- _Problem details_
Copy out every line of the data below word for word, keeping each line as it stands.

- _Extracted material_
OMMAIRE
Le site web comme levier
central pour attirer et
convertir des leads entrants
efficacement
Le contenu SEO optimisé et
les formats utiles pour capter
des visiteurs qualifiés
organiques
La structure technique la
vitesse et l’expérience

- _Response below_
OMMAIRE
Le site web comme levier
central pour attirer et
convertir des leads entrants
efficacement
Le contenu SEO optimisé et
les formats utiles pour capter
des visiteurs qualifiés
organiques
La structure technique la
vitesse et l’expérience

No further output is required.